Mets 'require' higher payroll to compete

PORT ST. LUCIE, Fla. -- Bobby Bonilla was at Mets camp on Thursday as part of a Players’ Association contingent meeting with current players. As crazy as it sounds, Bonilla’s $1.2 million annual payment from the Mets as part of his deferred compensation is more than any outfielder currently on the roster will earn in 2013.

“I’ve heard that one,” union chief Michael Weiner lightheartedly said.

Adam Rubin

Michael Weiner speaks at Mets camp on Thursday.

Weiner, an advocate for the players, believes the Mets need to up their payroll.

If you count the entire buyout to Jason Bay in ’13, the Mets’ payroll figure roughly would be about $95 million.

“Look, a New York franchise in the National League is one of the flagship franchises in baseball,” Weiner told media after addressing the players at Mets camp. “Everybody would like to see the Mets as a competitive team. And it’s going to require a higher payroll. I trust that the Wilpons and Sandy Alderson, John Ricco, all of those people, will end up putting together a competitive team shortly.”

Did David Wright’s eight-year, $138 million contract allay some concerns?
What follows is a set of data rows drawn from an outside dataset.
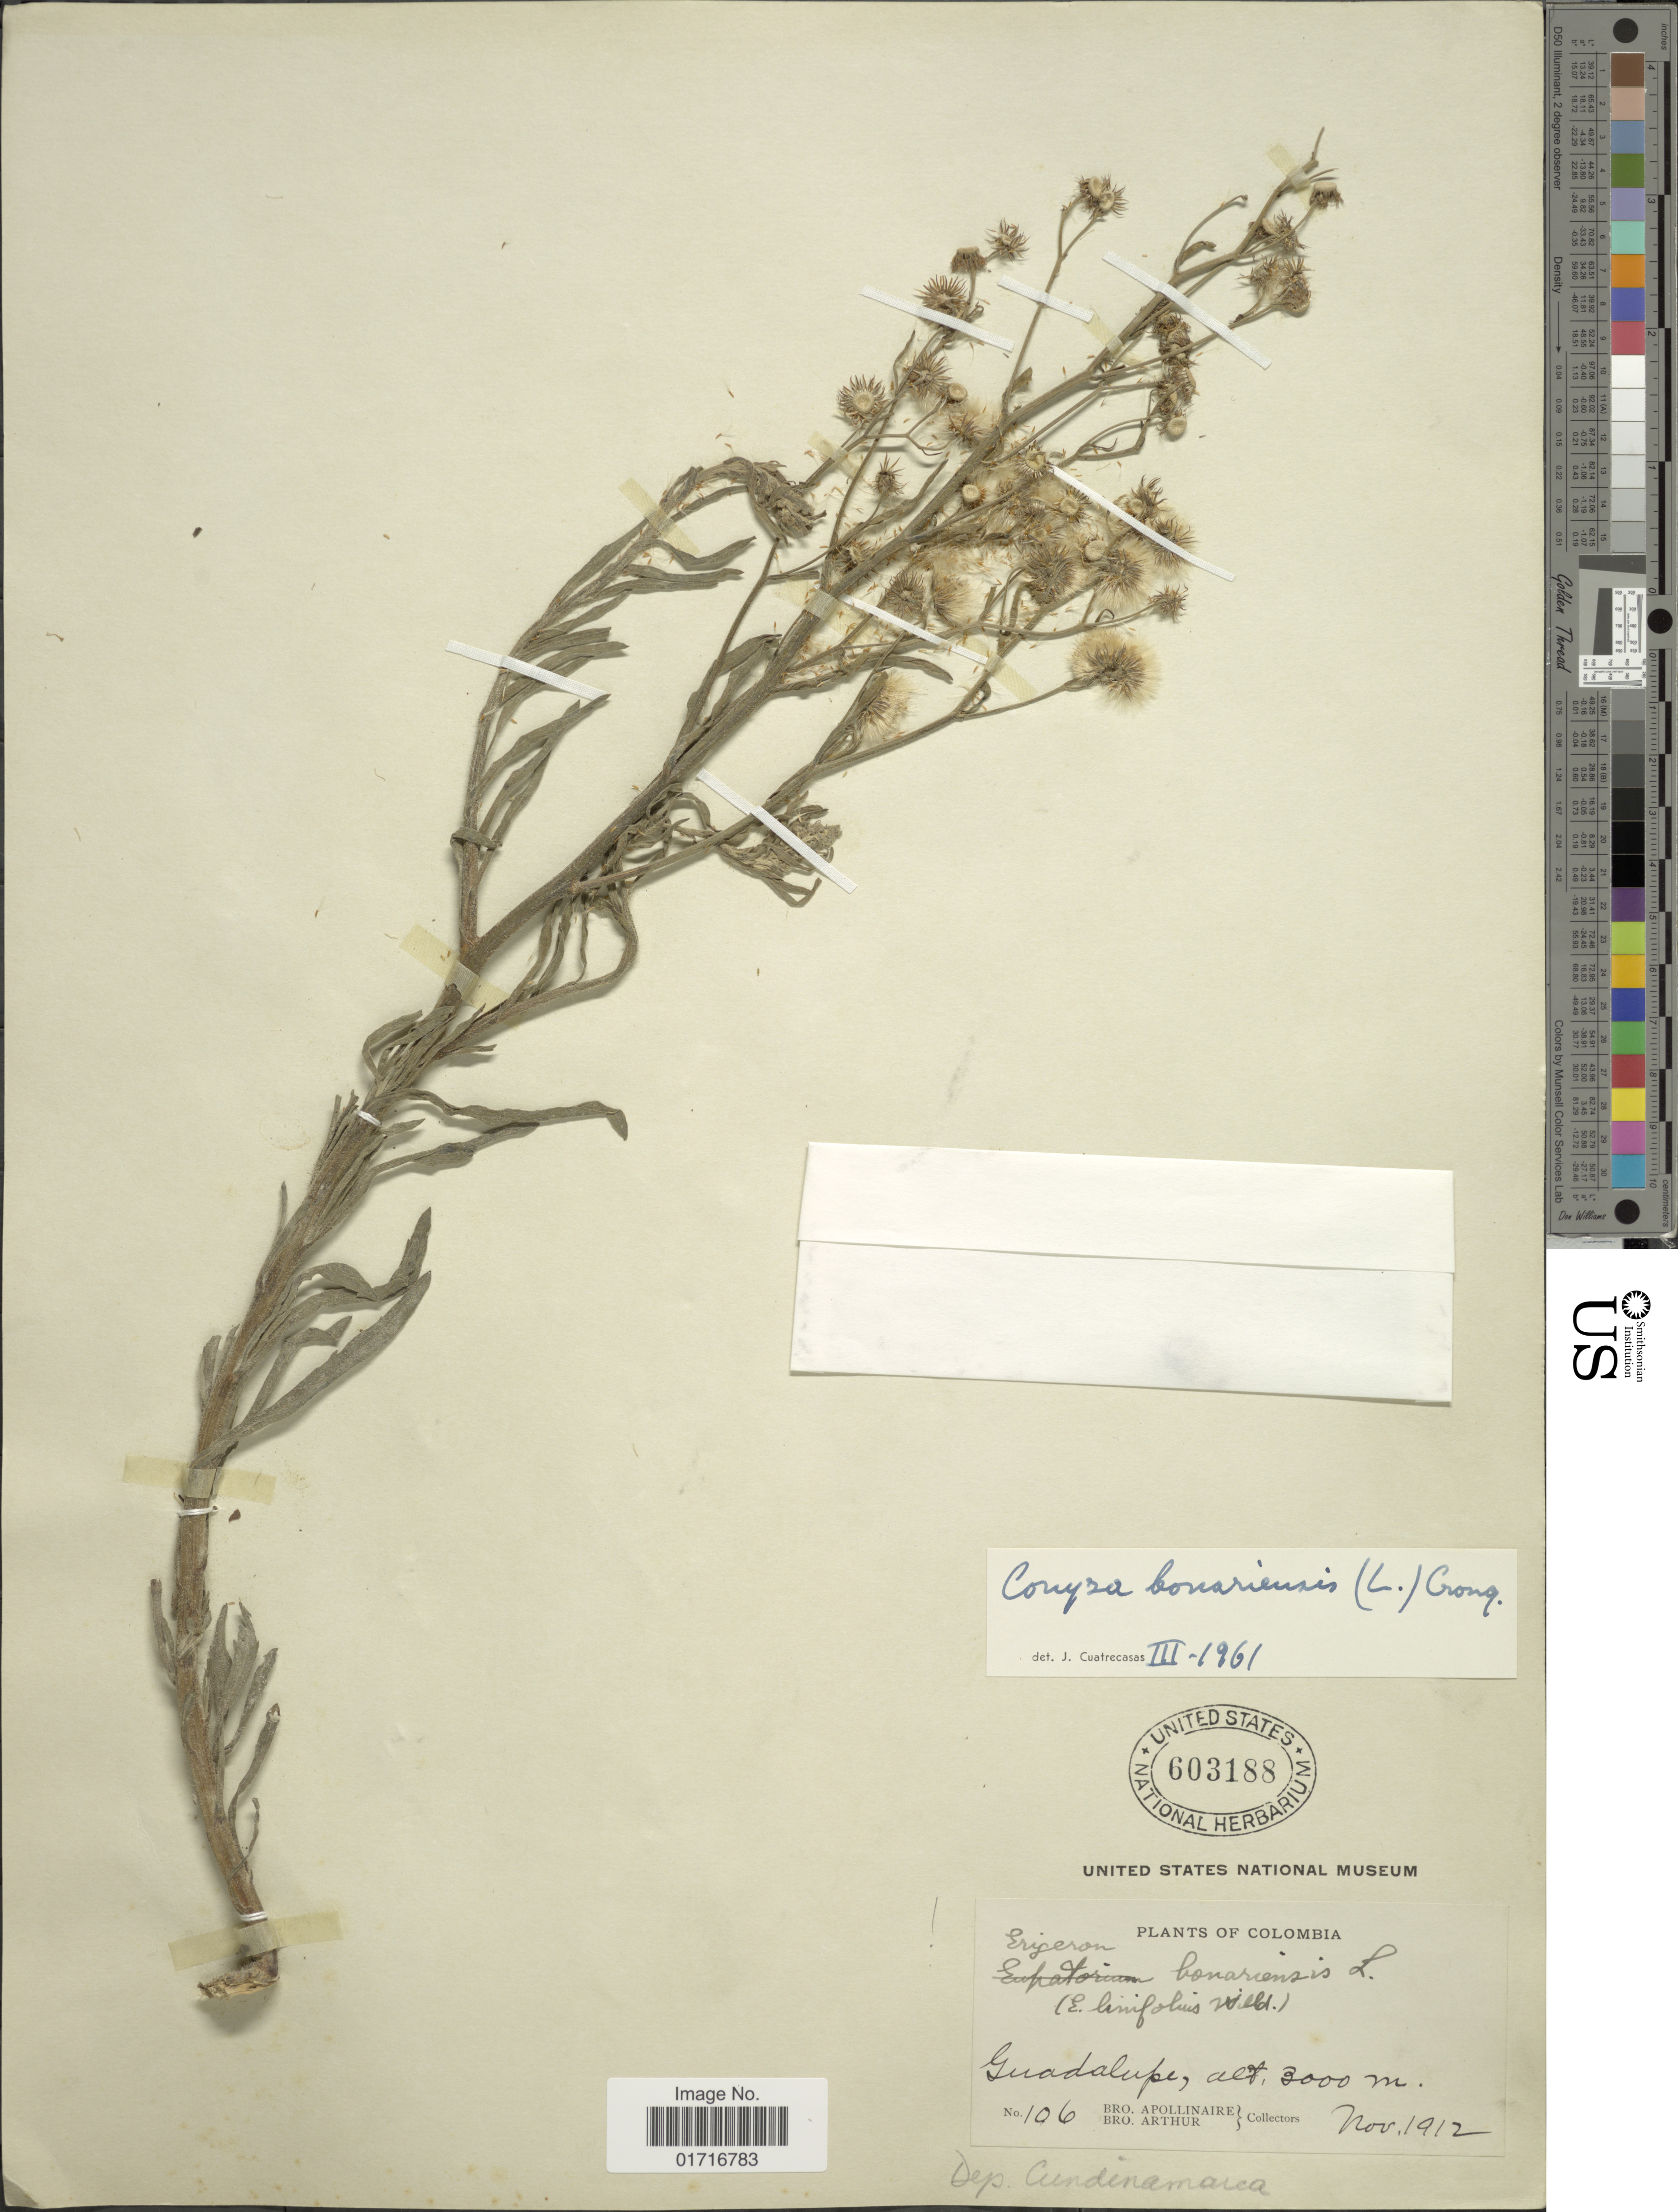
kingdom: Plantae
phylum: Tracheophyta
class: Magnoliopsida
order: Asterales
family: Asteraceae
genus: Conyza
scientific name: Conyza bonariensis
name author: (L.) Cronq.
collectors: Bro. Apollinaire & Bro. Arthur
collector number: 106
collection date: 1912-11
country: Colombia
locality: Guadalupe.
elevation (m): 3000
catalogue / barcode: US 603188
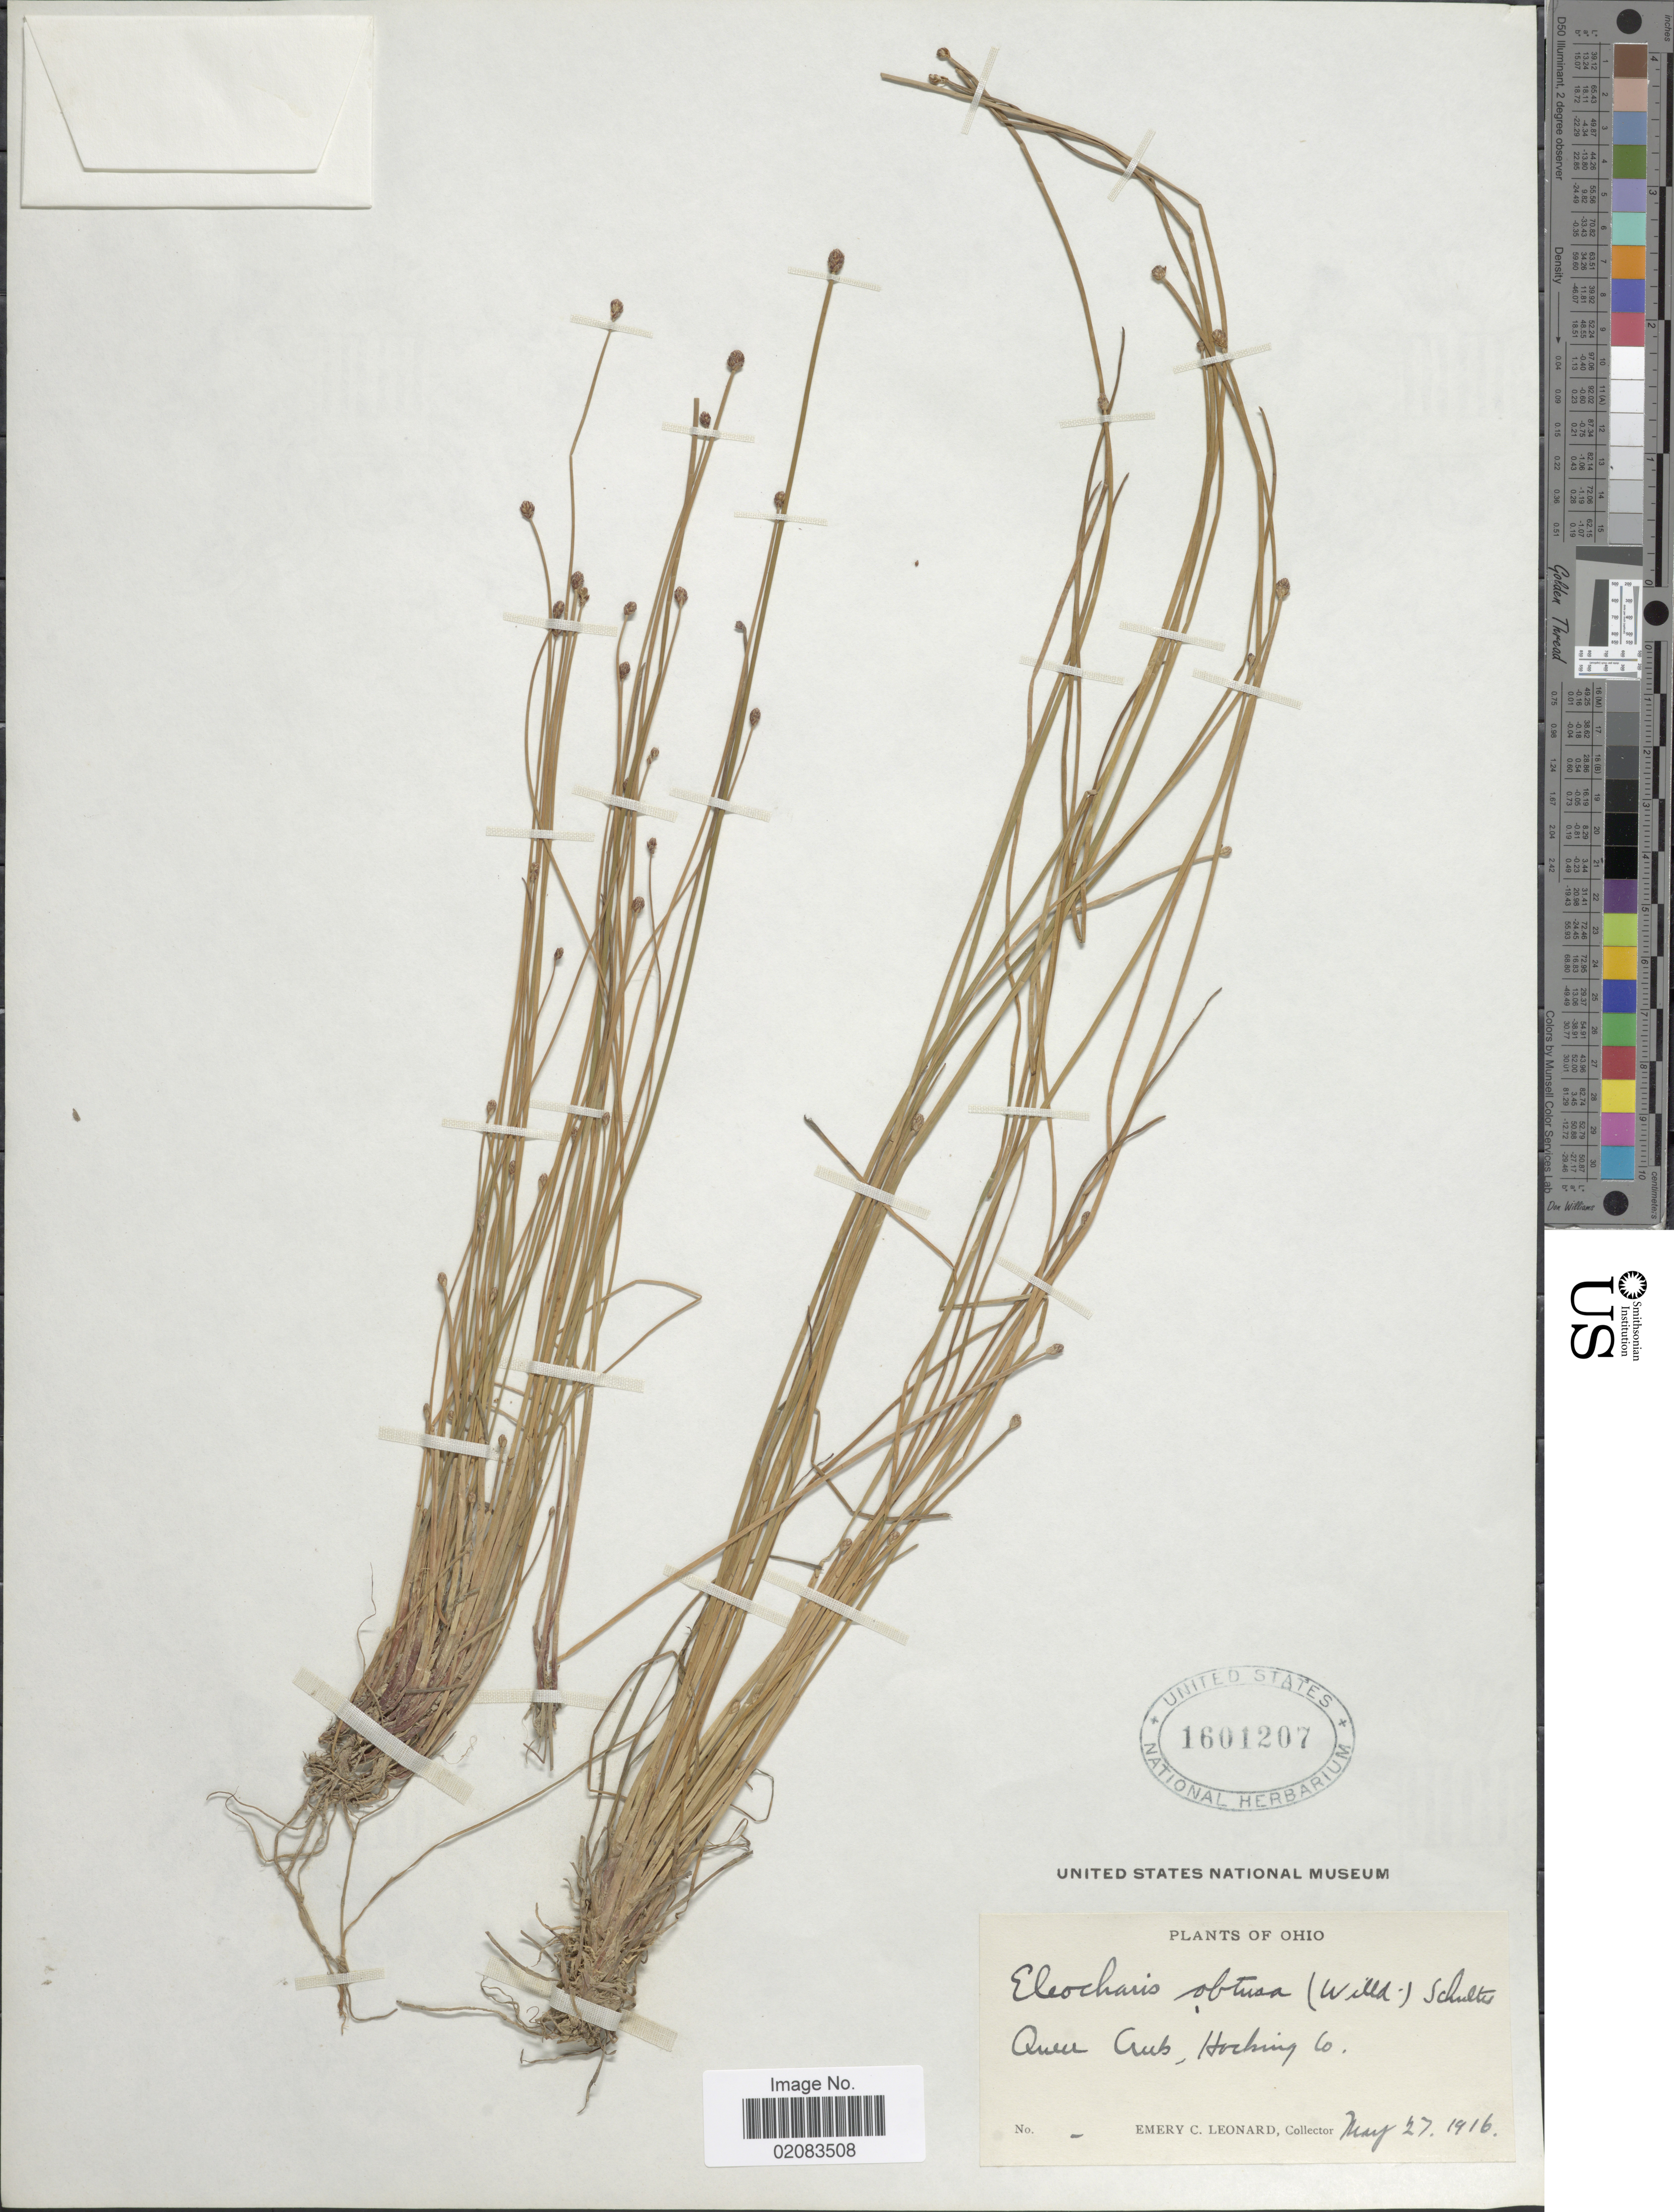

"David is the face of the New York Mets,” Weiner said. “And David made a decision. ... David understood that if he went out to market, he’d probably make more money, and perhaps substantially more money. Yes, I think it’s a good thing from a competitive basis that David is an anchor of the New York Mets for the future. But I also think it shows the Basic Agreement working the way it’s supposed to work that David made that choice.”

As for the sticky Michael Bourn/draft-compensation issue, Weiner said he believes the union was in the right and the Mets should have prevailed in trying to protect the 11th overall pick in the draft from being forfeiting had the team signed Bourn.

The Mets were bounced from the top 10 because Pittsburgh was awarded a compensation pick for failing to sign its 2012 first-rounder. Bourn ultimately signed with the Cleveland Indians for four years, $48 million, with a fifth-year option.

“I think we did have a sound case, and that’s an issue we may address going forward,” Weiner said. “I think the intention of that agreement was to have the teams with the 10 lowest-finishing records in the immediately preceding season have their first-round picks protected. … That is something that we’ll talk about with the commissioner’s office. If we have to litigate it, we can litigate that issue even though the Bourn issue is gone. We can still go to the arbitrator during the time of the regular season and get an answer on that.”

Weiner went on to say that the draft-pick compensation issue is something the union would like to see further relaxed. The new system called for a free agent to have draft-pick compensation attached to him only if his former team made a $13.3 million qualifying offer for one season.